BRMP Kepri Dukung Bumdes Jaya Gemilang Kembangkan Budidaya Cabai untuk Ketahanan Pangan Desa
Tanjungpinang, 1 Agustus 2025 — Balai Penerapan Modernisasi Pertanian (BRMP) Kepulauan Riau menerima kunjungan konsultasi dari Bumdes Jaya Gemilang, Desa Lancang Kuning, Kecamatan Bintan Utara, Kabupaten Bintan. Kunjungan ini bertujuan membahas rencana pengembangan budidaya cabai sebagai bagian dari program ketahanan pangan desa.
Direktur Bumdes, Herdianto Istoramedi Tumanggor, bersama jajaran pengurus dan didampingi Kepala BPP Bintan Utara, Putri Sri Utami, menyampaikan rencana tersebut kepada Kepala BRMP Kepri, Ahmad Tohir Harahap. Mereka disambut di Aula 1 BRMP Kepri oleh Kepala Balai beserta Ketua Tim Kerja Layanan Kerja Sama dan Diseminasi Modernisasi Pertanian, Firsta Anugerah Sariri, serta Penyuluh Pertanian, Jonri Suhendra Sitompul.

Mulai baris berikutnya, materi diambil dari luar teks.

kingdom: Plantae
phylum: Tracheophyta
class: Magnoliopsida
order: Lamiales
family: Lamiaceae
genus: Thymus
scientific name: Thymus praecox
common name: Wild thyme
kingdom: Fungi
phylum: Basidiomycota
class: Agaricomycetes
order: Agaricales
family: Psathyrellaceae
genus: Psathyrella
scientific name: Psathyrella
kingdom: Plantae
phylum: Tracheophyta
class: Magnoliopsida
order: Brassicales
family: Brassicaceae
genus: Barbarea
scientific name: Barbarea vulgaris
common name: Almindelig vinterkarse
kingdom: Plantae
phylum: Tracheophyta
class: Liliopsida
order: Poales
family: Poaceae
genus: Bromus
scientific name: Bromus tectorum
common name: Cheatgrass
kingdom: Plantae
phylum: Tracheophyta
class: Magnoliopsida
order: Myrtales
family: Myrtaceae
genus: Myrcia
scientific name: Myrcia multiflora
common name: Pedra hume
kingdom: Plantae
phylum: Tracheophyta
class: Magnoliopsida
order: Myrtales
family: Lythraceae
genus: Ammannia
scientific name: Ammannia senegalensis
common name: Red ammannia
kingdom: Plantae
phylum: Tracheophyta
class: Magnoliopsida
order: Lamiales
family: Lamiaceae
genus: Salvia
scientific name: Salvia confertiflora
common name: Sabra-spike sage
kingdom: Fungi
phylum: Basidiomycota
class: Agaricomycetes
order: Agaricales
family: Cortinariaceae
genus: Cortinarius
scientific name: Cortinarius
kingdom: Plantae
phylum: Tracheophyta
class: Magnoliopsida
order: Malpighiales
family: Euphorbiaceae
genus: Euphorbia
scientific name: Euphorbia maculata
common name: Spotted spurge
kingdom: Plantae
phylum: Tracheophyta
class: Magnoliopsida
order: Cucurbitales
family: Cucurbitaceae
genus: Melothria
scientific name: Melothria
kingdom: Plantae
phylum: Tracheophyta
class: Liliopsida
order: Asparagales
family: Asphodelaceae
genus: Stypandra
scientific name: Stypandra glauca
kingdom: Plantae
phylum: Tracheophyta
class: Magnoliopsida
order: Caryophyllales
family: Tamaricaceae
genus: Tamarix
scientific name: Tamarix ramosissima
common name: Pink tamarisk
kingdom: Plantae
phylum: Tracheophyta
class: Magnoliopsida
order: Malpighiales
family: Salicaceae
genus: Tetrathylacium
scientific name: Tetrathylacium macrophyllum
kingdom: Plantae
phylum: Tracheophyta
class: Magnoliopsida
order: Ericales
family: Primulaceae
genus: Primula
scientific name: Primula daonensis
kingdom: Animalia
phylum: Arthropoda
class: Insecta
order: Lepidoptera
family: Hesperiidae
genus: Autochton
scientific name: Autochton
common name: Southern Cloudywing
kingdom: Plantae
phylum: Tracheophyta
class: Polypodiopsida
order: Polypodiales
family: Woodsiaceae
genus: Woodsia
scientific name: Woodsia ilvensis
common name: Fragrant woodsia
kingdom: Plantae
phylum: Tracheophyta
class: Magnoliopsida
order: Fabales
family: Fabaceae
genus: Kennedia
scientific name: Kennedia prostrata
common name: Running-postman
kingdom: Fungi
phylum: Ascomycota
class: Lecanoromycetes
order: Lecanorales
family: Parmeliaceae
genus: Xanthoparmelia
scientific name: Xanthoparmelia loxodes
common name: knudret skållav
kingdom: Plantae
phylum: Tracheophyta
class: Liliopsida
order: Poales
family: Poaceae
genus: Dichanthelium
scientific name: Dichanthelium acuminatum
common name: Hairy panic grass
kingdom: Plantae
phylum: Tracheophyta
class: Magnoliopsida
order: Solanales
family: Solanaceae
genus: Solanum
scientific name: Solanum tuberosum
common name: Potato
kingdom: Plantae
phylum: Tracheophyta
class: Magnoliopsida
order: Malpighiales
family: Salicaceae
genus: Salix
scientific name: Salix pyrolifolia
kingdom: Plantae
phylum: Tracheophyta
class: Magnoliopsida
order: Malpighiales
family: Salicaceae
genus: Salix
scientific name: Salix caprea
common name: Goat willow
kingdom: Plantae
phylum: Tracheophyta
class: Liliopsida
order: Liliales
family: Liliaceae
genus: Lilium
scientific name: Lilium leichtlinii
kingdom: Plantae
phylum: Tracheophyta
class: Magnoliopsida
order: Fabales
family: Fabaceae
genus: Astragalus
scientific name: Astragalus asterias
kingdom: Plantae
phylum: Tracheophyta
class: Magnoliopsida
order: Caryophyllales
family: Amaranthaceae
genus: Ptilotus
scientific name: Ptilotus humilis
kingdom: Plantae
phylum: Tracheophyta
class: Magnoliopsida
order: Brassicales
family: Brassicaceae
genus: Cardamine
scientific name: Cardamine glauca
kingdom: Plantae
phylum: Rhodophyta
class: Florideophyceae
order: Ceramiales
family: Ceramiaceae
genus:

“Budidaya cabai bukan hal mudah, ibarat merawat bayi, harus telaten dan intensif,” tegas Ahmad Tohir. Ia menekankan pentingnya komitmen dan kontribusi nyata seluruh anggota Bumdes agar produksi optimal dapat tercapai.
Dalam pertemuan ini, pihak Bumdes menyampaikan harapan agar mendapat pendampingan teknis dari Kementerian Pertanian melalui BRMP Kepri. Pendampingan akan dimulai dengan pengambilan sampel tanah untuk mengetahui status hara, sehingga kebutuhan pupuk dapat dihitung secara tepat dan segera dipenuhi.
Rencana pengembangan cabai akan dimulai pada minggu ini dengan fokus awal pada tahap persiapan lahan. Target utama dari program ini adalah memenuhi kebutuhan cabai di wilayah Bintan Utara, sehingga ketergantungan terhadap pasokan dari luar daerah dapat dikurangi, sekaligus menstabilkan harga di tingkat lokal.
Sebagai dukungan teknologi, BRMP Kepri menawarkan Teknologi Produksi Lipat Ganda (Proliga) Cabai yang telah terbukti berhasil di sejumlah wilayah seperti Kota Batam, Kabupaten Karimun, dan Natuna. Selain itu, Jonri dna Tim Penyuluh akan menyusun dan menyajikan SOP Budidaya Cabai Spesifik Lokasi untuk diterapkan dalam pendampingan di Bumdes Jaya Gemilang.
Melalui kolaborasi ini, diharapkan terjadi peningkatan kapasitas pelaku usaha desa, produktivitas pertanian yang berkelanjutan, dan pencapaian ketahanan serta swasembada pangan di wilayah Bintan Utara.